Jahr der Barmherzigkeit

 
von Evangelischer Pressedienst

Maria Katharina Moser schöpft Kraft für ein besseres Jahr 2021

Ein neues Jahr hat begonnen. „Gut, dass 2020 vorbei ist“, höre ich viele sagen. Jahreswechsel bedeutet, einen Schlussstrich ziehen unter das, was war, gute Vorsätze fassen und neu anfangen. Doch der Start ins neue Jahr ist heuer anders. Mit bangem Herzen gehen wir ins Jahr 2021. Wir schleppen Corona und seine Folgen mit. Das mit dem Schlussstrich funktioniert nicht. 2020 hat mich müde gemacht, mir droht die Kraft auszugehen. Ermutigung wünsche ich mir und das Vertrauen, dass 2021 besser wird als 2020.

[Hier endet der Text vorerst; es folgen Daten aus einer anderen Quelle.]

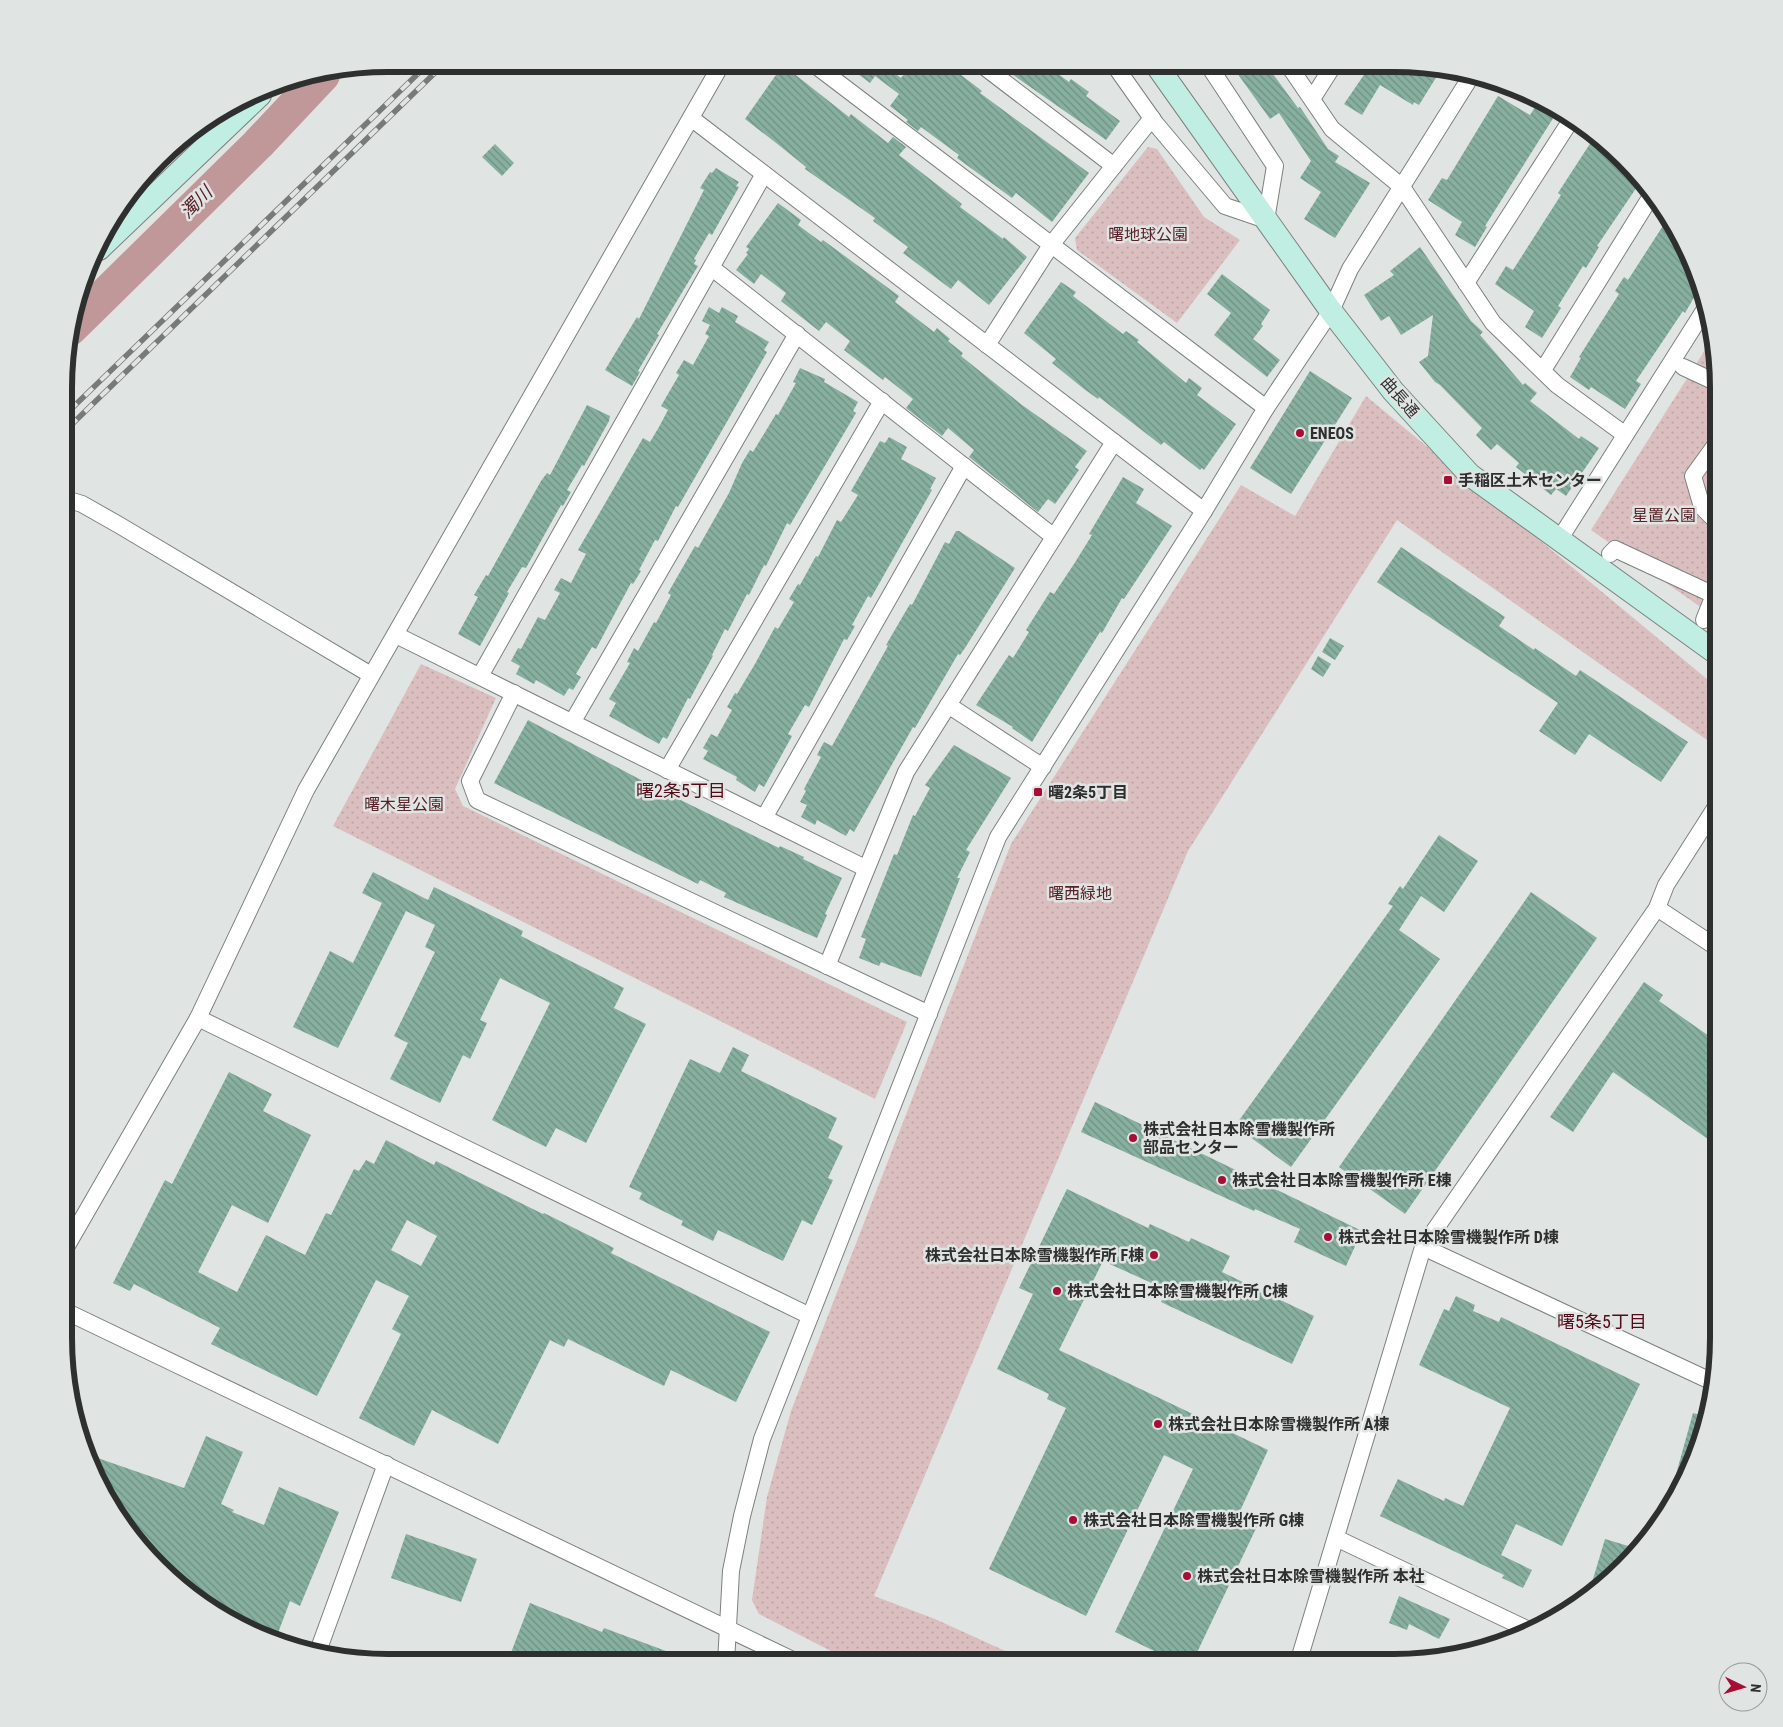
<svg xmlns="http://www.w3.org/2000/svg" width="1783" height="1727" viewBox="0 0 1783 1727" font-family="'Roboto Condensed','Noto Sans JP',sans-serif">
  <defs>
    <pattern id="park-dots" width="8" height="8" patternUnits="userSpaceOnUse" patternTransform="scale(1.25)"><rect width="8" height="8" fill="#dbbfc0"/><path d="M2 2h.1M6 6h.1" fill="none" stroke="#bca4a5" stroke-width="1.8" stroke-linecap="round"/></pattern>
    <pattern id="building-back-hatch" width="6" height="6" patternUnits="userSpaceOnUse" patternTransform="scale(1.25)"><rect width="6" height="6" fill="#87b0a0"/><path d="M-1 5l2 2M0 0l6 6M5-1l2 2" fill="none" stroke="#6f9083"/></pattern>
  </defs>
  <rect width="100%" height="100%" fill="#e0e4e2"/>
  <g fill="url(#park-dots)">
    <path d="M1148 147 1157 149 1204 217 1240 240 1177 323 1077 250 1075 238Z"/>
    <path d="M1712 339 1719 368V620L1591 530Z"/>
    <path d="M1366 396 1719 689V724L1707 740 1397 520 1188 851 874 1596 935 1619 1032 1663H932L914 1655 879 1663H854L759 1614 752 1600 767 1497 791 1411 1011 844 1241 485 1295 516Z"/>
    <path d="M421 664 496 698 455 789 463 806 907 1022 875 1099 333 826Z"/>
  </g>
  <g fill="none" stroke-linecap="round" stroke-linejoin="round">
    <path stroke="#c1989a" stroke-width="5.5" d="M282 102 291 109"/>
    <path stroke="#c1989a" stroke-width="34" d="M70 329 258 144 323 75"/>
  </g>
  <g fill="url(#building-back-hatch)" fill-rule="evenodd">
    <path d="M783 65 849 117 851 114 888 143 893 137 906 147 899 155 962 204 960 207 1003 239 1004 237 1027 257 989 305 958 280 951 289 903 253 908 247 873 221 875 218 805 169 806 167 780 146 745 119Z"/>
    <path d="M846 65H884L901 78 911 65H948L982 91 980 93 1089 173 1052 222 1016 193 1012 198 957 158 959 155 921 127 918 131 906 122 908 120 890 106 899 94 875 76 870 83Z"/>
    <path d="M999 65H1046L1069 82 1071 79 1089 92 1086 96 1120 121 1106 140Z"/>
    <path d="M1232 66H1267L1298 108 1300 107 1328 149 1339 156 1335 162 1370 183 1335 238 1304 219 1321 192 1300 178 1311 161 1279 113 1270 119Z"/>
    <path d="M1370 66H1436L1442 68 1419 105 1414 102 1413 105 1380 85 1362 115 1344 104Z"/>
    <path d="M1498 96 1530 115 1539 101 1559 109 1485 226 1487 227 1475 247 1455 235 1462 222 1428 200 1442 178 1447 180Z"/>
    <path d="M1593 139 1641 181 1597 246 1599 247 1586 268 1583 266 1558 306 1561 308 1542 338 1525 327 1534 311 1495 284 1506 266 1513 270 1561 195 1558 193Z"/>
    <path d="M495 144 514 163 502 176 482 157Z"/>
    <path d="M716 168 739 182 736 186 739 187 712 235 709 233 694 259 696 260 694 264 698 266 657 334 659 335 638 371 640 372 632 386 605 370 637 317 639 319 704 190 700 188 710 172 712 173Z"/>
    <path d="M778 203 801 220 798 225 821 242 823 240 899 296 895 302 934 332 937 328 950 339 948 341 963 353 961 356 1022 405 1087 451 1075 467 1079 470 1055 504 1048 499 1038 512 969 457 974 450 948 428 942 436 906 408 913 399 885 377 883 380 844 350 850 341 826 322 819 331 781 301 786 293 761 274 754 284 736 270 748 254 746 253 749 249 746 247Z"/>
    <path d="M1668 218 1695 265 1700 287 1685 313 1683 311 1636 381 1641 384 1625 409 1591 387 1589 390 1570 377 1581 358 1579 357 1619 294 1615 291 1624 277 1628 280Z"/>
    <path d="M1420 247 1471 321 1483 332 1480 335 1523 385 1525 383 1537 393 1530 401 1579 439 1581 436 1599 448 1566 496 1556 489 1551 495 1516 467 1519 463 1497 444 1491 450 1476 435 1482 428 1440 385 1435 382 1419 362 1428 356 1433 315 1401 335 1389 316 1381 321 1364 295 1394 275 1390 271Z"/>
    <path d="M1222 274 1270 310 1261 324 1263 326 1253 339 1280 360 1267 377 1214 335 1231 313 1207 294Z"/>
    <path d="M1061 282 1076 292 1073 296 1123 334 1126 331 1139 340 1137 342 1186 383 1189 378 1202 388 1197 395 1236 424 1204 470 1202 468 1200 470 1164 442 1161 445 1099 397 1098 399 1084 389 1052 363 1056 359 1024 333Z"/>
    <path d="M709 307 719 313 722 307 738 316 735 322 769 342 764 350 767 352 678 507 676 506 658 541 655 540 639 570 641 571 633 584 631 583 596 649 592 647 576 674 581 677 573 690 569 688 564 696 536 680 534 684 516 674 520 666 511 661 518 648 521 649 538 617 545 620 560 593 554 590 561 578 571 583 586 554 578 550 643 438 650 442 659 427 668 410 661 406 679 375 676 373 684 360 693 365 709 336 705 334 710 325 702 321Z"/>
    <path d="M800 368 825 379 824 382 858 402 853 411 856 413 790 525 787 523 766 566 764 565 749 595 747 594 728 631 725 629 712 655 713 656 690 699 688 698 667 739 663 737 659 744 609 716 616 703 609 699 630 663 627 662 634 648 638 651 654 622 656 623 671 595 668 593 695 546 698 548 729 493 742 463 750 450 753 452 776 414 778 415 796 383 793 382Z"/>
    <path d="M1310 371 1352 398 1291 494 1250 468Z"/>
    <path d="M587 405 610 416 609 421 584 466 582 465 567 490 571 492 563 506 561 505 526 568 522 567 507 592 509 593 480 646 458 634 478 597 474 595 486 575 488 576 541 481 547 473 550 475Z"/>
    <path d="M889 437 907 447 901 459 936 478 930 489 932 490 871 598 868 596 852 625 855 626 847 640 844 639 809 707 805 705 788 734 792 736 764 787 759 784 755 792 736 780 737 777 703 759 708 751 703 748 711 734 717 737 732 710 727 707 735 693 737 694 755 664 775 627 778 629 794 602 789 599 798 584 800 585 816 556 818 557 837 520 841 522 858 495 851 491 880 441 885 443Z"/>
    <path d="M1123 477 1144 489 1136 503 1172 526 1124 599 1122 598 1102 633 1100 632 1032 742 1012 728 1013 727 976 705 1009 655 1013 658 1029 632 1026 630 1050 592 1054 594 1074 564 1092 535 1089 534Z"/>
    <path d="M956 531H959L1015 568 965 648 960 655 958 654 915 728 913 727 854 832 850 829 846 836 817 820 815 825 801 817 807 805 800 802 806 791 804 789 821 757 817 755 824 742 832 746 888 646 886 645 910 604 912 605 945 542 949 544Z"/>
    <path d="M1401 547 1505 617 1499 626 1534 650 1535 648 1576 676 1580 670 1688 742 1661 782 1589 734 1575 755 1539 731 1558 703 1377 582Z"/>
    <path d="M1330 638 1344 646 1335 660 1322 652Z"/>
    <path d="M1318 656 1331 664 1323 677 1311 669Z"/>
    <path d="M528 720 658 789 779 848 780 846 804 857 803 859 842 878 825 914 827 915 817 938 724 897 726 893 700 880 698 884 494 783Z"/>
    <path d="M954 745 1011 778 966 850 970 852 957 878H960L921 977 881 962 879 966 859 958 866 939 861 937 894 854 897 855 913 815 915 816 930 788 925 785Z"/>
    <path d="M1439 835 1478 861 1444 912 1421 896 1399 930 1440 959 1291 1167 1235 1126 1393 906 1388 904 1400 886 1403 889Z"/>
    <path d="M373 872 428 900 434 887 523 931 521 936 624 988 614 1008 646 1024 586 1143 556 1128 546 1147 492 1120 550 1003 500 978 480 1020 487 1023 470 1059 463 1055 440 1103 390 1079 408 1043 394 1036 435 952 425 947 435 925 406 911 338 1048 293 1027 330 951 353 963 382 903 362 893Z"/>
    <path d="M1531 892 1597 938 1405 1214 1339 1167Z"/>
    <path d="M1644 982 1663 995 1659 1001 1719 1043V1147L1613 1072 1573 1132 1550 1117Z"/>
    <path d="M733 1047 749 1055 741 1071 837 1118 828 1138 843 1146 828 1178 833 1180 812 1225 802 1220 783 1261 718 1230 713 1241 681 1225 683 1221 639 1199 642 1193 629 1187 690 1059 720 1073Z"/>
    <path d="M229 1072 272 1094 263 1111 311 1135 268 1223 232 1205 198 1272 237 1292 266 1235 305 1255 326 1213 331 1215 354 1169 359 1171 366 1160 374 1164 386 1140 434 1165 436 1161 543 1214 544 1213 614 1248 611 1253 770 1332 736 1402 671 1370 664 1386 568 1339 564 1347 550 1340 498 1444 432 1410 414 1446 359 1418 401 1334 392 1329 409 1296 376 1280 317 1396 211 1344 220 1328 134 1284 130 1291 113 1283 165 1180 172 1184ZM407 1220 437 1236 421 1266 391 1250Z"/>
    <path d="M1095 1102 1362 1231 1346 1266 1294 1242 1300 1229 1255 1209 1254 1211 1081 1132Z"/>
    <path d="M1067 1189 1148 1228 1150 1224 1189 1242 1191 1238 1230 1256 1222 1272 1314 1316 1292 1364 1161 1302 1167 1290 1103 1261 1059 1350 1268 1450 1240 1511 1260 1520 1192 1663H1179L1115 1632 1193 1469 1164 1455 1086 1616 989 1569 1066 1408 1047 1399 1049 1394 997 1369 1033 1294 1019 1288Z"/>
    <path d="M1456 1296 1475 1305 1473 1311 1499 1322 1501 1317 1640 1384 1562 1546 1516 1524 1501 1555 1532 1570 1523 1588 1502 1578 1504 1575 1380 1516 1398 1479 1444 1501 1445 1498 1463 1506 1510 1408 1419 1365 1444 1309 1449 1311Z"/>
    <path d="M1693 1413 1709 1417 1686 1481 1675 1478Z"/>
    <path d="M206 1436 243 1452 221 1504 234 1510 232 1512 264 1525 279 1487 339 1512 300 1606 290 1601 275 1641 245 1630 175 1583 131 1536 88 1462 86 1454 184 1488Z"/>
    <path d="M406 1534 477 1559 461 1602 391 1578Z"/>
    <path d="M1605 1539 1635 1548 1631 1559 1587 1599Z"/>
    <path d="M1399 1596 1450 1619 1439 1639 1409 1624 1407 1630 1389 1623Z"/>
    <path d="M530 1603 602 1632 604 1628 693 1661V1663H507Z"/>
  </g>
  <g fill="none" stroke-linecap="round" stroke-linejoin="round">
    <defs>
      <g id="street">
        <path d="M815 65 1266 408"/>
        <path d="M982 65 1114 166"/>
        <path d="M1115 66 1156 124 1225 206 1266 220 1275 166 1209 66"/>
        <path d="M1289 66 1332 129 1402 187 1493 323 1557 385 1624 434"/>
        <path d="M1312 99 1333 66"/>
        <path d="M691 118 1204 511"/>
        <path d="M712 268 1054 537"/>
        <path d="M1466 283 1571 120"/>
        <path d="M987 345 1051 245 1152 118"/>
        <path d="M1683 367 1711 380 1719 386"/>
        <path d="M1543 370 1653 193"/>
        <path d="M1719 440 1693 476 1702 507 1719 524"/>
        <path d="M69 500 82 504 119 525 371 675"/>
        <path d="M1559 540 1705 309"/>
        <path d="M1610 554 1615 549 1714 595 1719 594"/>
        <path d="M1704 620 1714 595"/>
        <path d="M396 635 865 868"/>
        <path d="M480 676 764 174"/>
        <path d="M514 693 470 781 477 800 929 1014"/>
        <path d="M948 705 1043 767"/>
        <path d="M573 721 797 334"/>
        <path d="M667 770 882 401"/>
        <path d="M764 818 964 466"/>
        <path d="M1657 908 1719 949"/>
        <path d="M827 966 906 772 1114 442"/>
        <path d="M198 1018 810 1316"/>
        <path d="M1423 1247 1715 1383"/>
        <path d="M65 1249 198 1018 306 790 721 65"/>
        <path d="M65 1311 799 1663"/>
        <path d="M1336 1538 1531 1631"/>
        <path d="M317 1654 386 1464"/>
        <path d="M726 1663 731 1571 742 1516 762 1439 998 837 1204 511 1266 408 1331 311 1350 269 1470 78"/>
        <path d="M1298 1663 1423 1247 1657 908 1666 885 1719 802"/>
      </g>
      <g id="secondary">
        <path d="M1157 66 1331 311 1393 391 1470 475 1719 655"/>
        <path d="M99 249 260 95"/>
      </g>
    </defs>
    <use href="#street" stroke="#7d817f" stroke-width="18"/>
    <use href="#secondary" stroke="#7d817f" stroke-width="24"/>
    <use href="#street" stroke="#fff" stroke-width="16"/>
    <use href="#secondary" stroke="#c1eee2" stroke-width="22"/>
    <defs>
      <g id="rail">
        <path d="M69 411 428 64"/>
        <path d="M69 427 444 64"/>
      </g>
    </defs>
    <use href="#rail" stroke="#777a78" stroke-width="5.5"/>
    <use href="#rail" stroke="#e0e4e2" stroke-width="4" stroke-dasharray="11" stroke-linecap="butt"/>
  </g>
  <g fill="#a70d35" stroke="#e0e4e2" stroke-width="2">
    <circle cx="1300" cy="433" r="5"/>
    <rect x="1443" y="475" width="10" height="10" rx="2.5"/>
    <rect x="1033" y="787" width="10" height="10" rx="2.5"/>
    <circle cx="1133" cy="1138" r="5"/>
    <circle cx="1222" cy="1180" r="5"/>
    <circle cx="1328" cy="1237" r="5"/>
    <circle cx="1154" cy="1255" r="5"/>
    <circle cx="1057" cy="1291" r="5"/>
    <circle cx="1158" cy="1424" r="5"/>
    <circle cx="1073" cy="1520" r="5"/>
    <circle cx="1187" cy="1576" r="5"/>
  </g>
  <g text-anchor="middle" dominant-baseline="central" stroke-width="5" stroke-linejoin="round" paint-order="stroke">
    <g font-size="16" fill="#572127" stroke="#e0e4e2">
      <text x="1148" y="234">曙地球公園</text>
      <text x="1664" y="515">星置公園</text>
      <text x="404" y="804">曙木星公園</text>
      <text x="1080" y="893">曙西緑地</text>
    </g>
    <g font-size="16" fill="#2e302f" stroke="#e0e4e2">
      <text transform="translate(1400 397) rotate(49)">曲長通</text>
    </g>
    <g font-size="16" font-weight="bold" fill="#2e302f" stroke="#e0e4e2" text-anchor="start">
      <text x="1310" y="433">ENEOS</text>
      <text x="1458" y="480">手稲区土木センター</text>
      <text x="1048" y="792">曙2条5丁目</text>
      <text x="1143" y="1129">株式会社日本除雪機製作所<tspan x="1143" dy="18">部品センター</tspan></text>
      <text x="1232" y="1180">株式会社日本除雪機製作所 E棟</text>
      <text x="1338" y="1237">株式会社日本除雪機製作所 D棟</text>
      <text x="1144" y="1255" text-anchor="end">株式会社日本除雪機製作所 F棟</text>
      <text x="1067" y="1291">株式会社日本除雪機製作所 C棟</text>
      <text x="1168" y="1424">株式会社日本除雪機製作所 A棟</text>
      <text x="1083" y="1520">株式会社日本除雪機製作所 G棟</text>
      <text x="1197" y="1576">株式会社日本除雪機製作所 本社</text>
    </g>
    <g font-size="18" font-style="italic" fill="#562026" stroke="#e0e4e2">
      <text transform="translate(196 202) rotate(-45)">濁川</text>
    </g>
    <g font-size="18" fill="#520c19" stroke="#e0e4e2">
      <text x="681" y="790">曙2条5丁目</text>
      <text x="1602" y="1321">曙5条5丁目</text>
    </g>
  </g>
  <path d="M0 0H1783V1727H0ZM388 72H1394A316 316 0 0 1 1710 388V1338A316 316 0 0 1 1394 1654H388A316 316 0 0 1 72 1338V388A316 316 0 0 1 388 72Z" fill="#e0e4e2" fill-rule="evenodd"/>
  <path fill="none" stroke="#2e302f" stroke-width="6" d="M388 72H1394A316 316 0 0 1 1710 388V1338A316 316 0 0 1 1394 1654H388A316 316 0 0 1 72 1338V388A316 316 0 0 1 388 72Z"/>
  <g transform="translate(1743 1687) rotate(95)"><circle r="24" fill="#e0e4e2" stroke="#999c9a"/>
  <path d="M0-4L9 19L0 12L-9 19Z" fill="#a70d35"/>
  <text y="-8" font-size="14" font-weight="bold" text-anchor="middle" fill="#2e302f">N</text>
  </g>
</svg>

Es ist ein schöner evangelischer ökumenischer Brauch, jedes Jahr unter ein Bibelwort zu stellen, das per Los ausgesucht wird. Und es ist eine gute geistliche Übung, die Losung mit unserem Leben ins Gespräch zu bringen. Die Jahreslosung 2021 ist ein Vers aus dem Lukas-Evangelium: „Jesus Christus spricht: Seid barmherzig wie auch euer Vater barmherzig ist!“

Meine erste Reaktion darauf: Ich werde noch müder. Ich soll mein Herz öffnen für die Not anderer, wo mir doch selber die Kraft auszugehen droht. Und dabei soll auch noch Gott selbst mein Maßstab sein. Was für eine Anforderung!

Ich tippe „barmherzig“ in meine Online-Bibel und erhalte 178 Treffer. Viele Verse erzählen von Gott. Davon, dass Gott treu ist und langmütig, gnädig und nachsichtig mit unseren großen und kleinen ach so menschlichen Fehlern und Schwächen. Dass Gott ein Herz hat, das offen ist für unsere Sorgen und Ängste, und sich unserer annimmt. Im hebräischen Wort für Barmherzigkeit „rachamim“ steckt auch die Bedeutung Mutterschoß, Gebärmutter. Das mittelhochdeutsche Wort „barm” bedeutet ebenfalls „Schoß”. Die Barmherzigkeit Gottes ist wie der Mutterleib: ein sicherer Ort, an dem neues Leben wachsen kann.

Ich schaue wieder auf die Jahreslosung und lese den zweiten Satzteil vor dem ersten: „wie euer Vater barmherzig ist“. Das ist zuerst ein Zuspruch. Noch bevor ich mich irgendwem zuwenden muss, wendet Gott sich mir zu. Ich bin geborgen in Gottes Barmherzigkeit. Bei diesem Gedanken schöpfe ich Kraft für den Neuanfang 2021: Ja, ich will 2021 zu einem Jahr der Barmherzigkeit machen. Und wenn wir 2021 gemeinsam zu einem Jahr der Barmherzigkeit machen, uns nicht einmauern in unserer eigenen Angst und Müdigkeit und Sorge um uns selbst, sondern uns um einander annehmen, wird uns auch die Kraft nicht ausgehen. Weil wir alle geben und empfangen. So können wir die Krise bewältigen, und 2021 kann besser werden als 2020.